Now, the example might look artifical, but if you substitue stateA++ and stateB++ for operations that change the state of the class in some way, the expected outcome of this class is for the states to remain in sync. RAII might solve some of the problems associated with state when using exceptions, but all it does is provide a false sense of security - If SomeOtherMethod() throws an exception ALL the surrounding code needs to be analyzed to ensure that the post conditions (stateA.delta == stateB.delta) are met.

Answer 3

This code:

func1();
char *x=malloc(1000);
func2();

Is not C++ code. This is what people refer to as C with classes. It is a style of program that looks like C++ but does not match up to how C++ is used in real life. The reason is; good exception safe C++ code practically never requires the use of pointer (directly) in code as pointers are always contained inside a class specifically designed to manage their lifespan in an exception safe manor (Usually smart pointers or containers).

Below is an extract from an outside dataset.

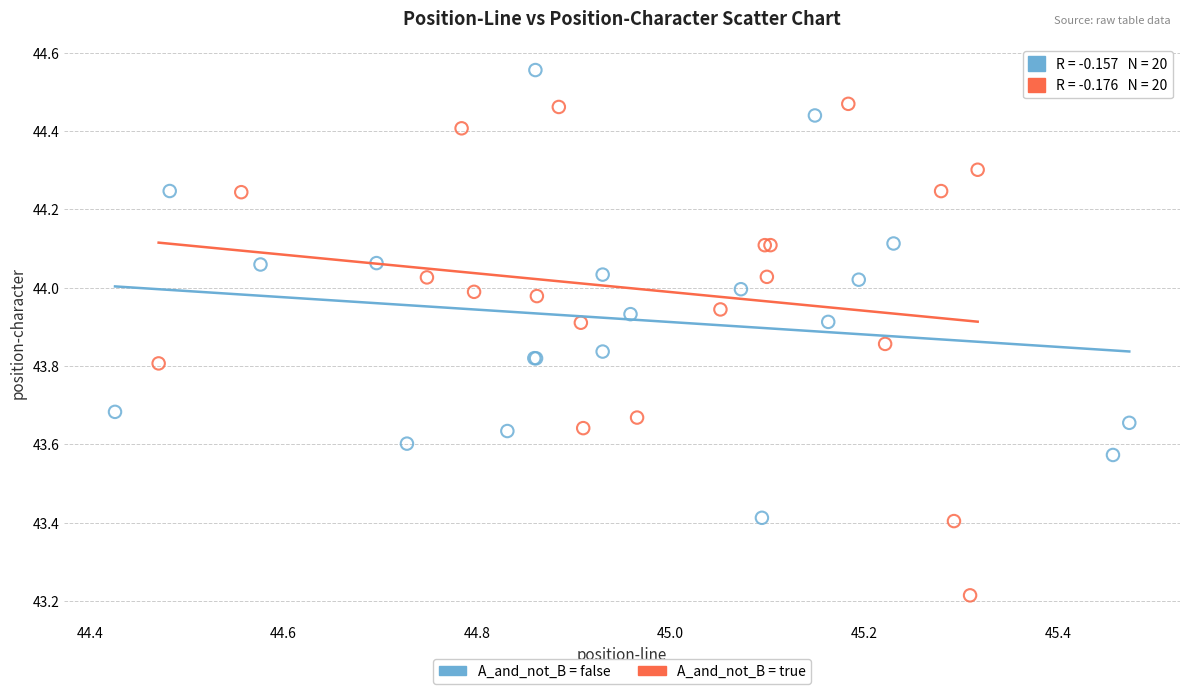

Which series reaches the maximum Y coordinate?

A_and_not_B = false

The C++ equivalent of that code is:

func1();
std::vector<char> x(1000);
func2();

Answer 4

A hardware failure may not lead to a C++ exception. On some systems, hardware exceptions are a completely different mechanism than C++ exceptions. On others, C++ exceptions are built on top of the hardware exception mechanism. So this isn't really a general design question.

If you want to be able to recover, you need to be transactional--each state change needs to run to completion or be backed out completely. RAII is one part of that. As Chris Becke points out in another answer, there's more to state than resource acquisition.

There's a copy-modify-swap idiom that's used a lot for transactions, but that might be way too heavy if you're trying to adapt working code to handle this one-in-a-million case.

If you truly need robustness, then isolate the code into a process. If a hardware fault kills the process, you can have a watchdog restart it. The OS will reclaim the lost resources. Your code would only need to worry about being transactional with persistent state, like stuff saved to files.